__WHAT THE TASK REQUIRES__. Copy down every line of text in the material below word for word, leaving out the pictures.
+===+
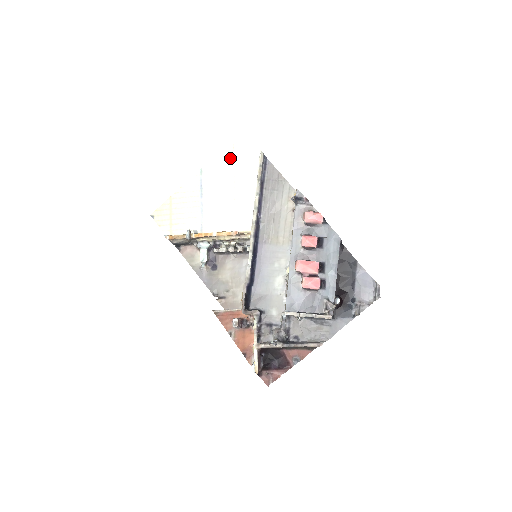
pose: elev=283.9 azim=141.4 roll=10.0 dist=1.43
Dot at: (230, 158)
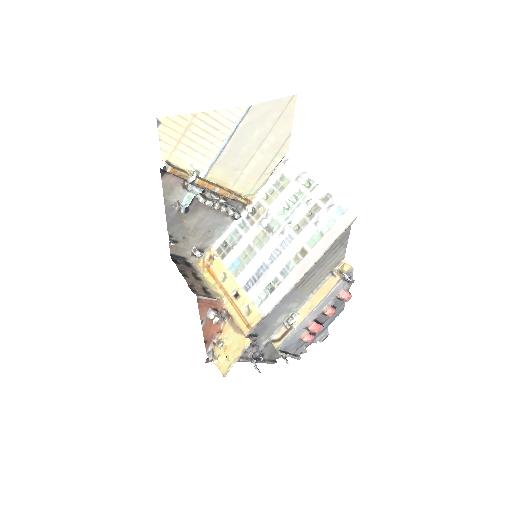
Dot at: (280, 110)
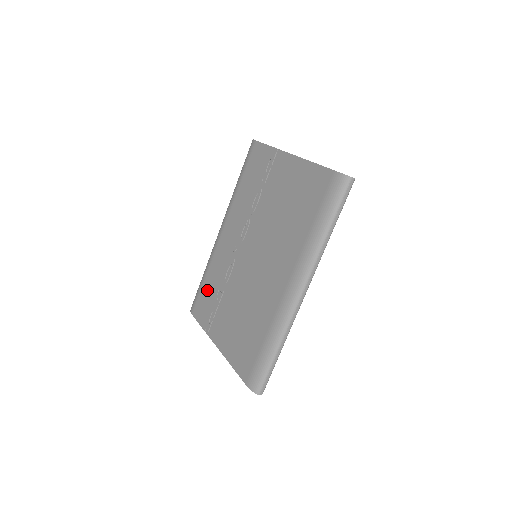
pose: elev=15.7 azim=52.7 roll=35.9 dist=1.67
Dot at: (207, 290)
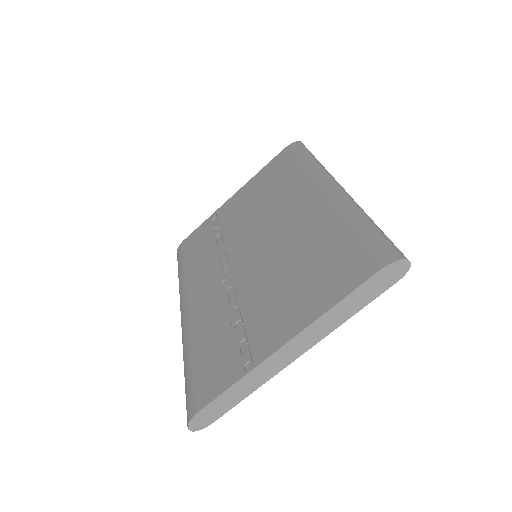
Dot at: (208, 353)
+===+
__SOLUTION TO THIS TASK__.
pose: elev=283.9 azim=141.4 roll=10.0 dist=1.43
Dot at: (230, 158)
Dot at: (280, 110)
pose: elev=15.7 azim=52.7 roll=35.9 dist=1.67
Dot at: (207, 290)
Dot at: (208, 353)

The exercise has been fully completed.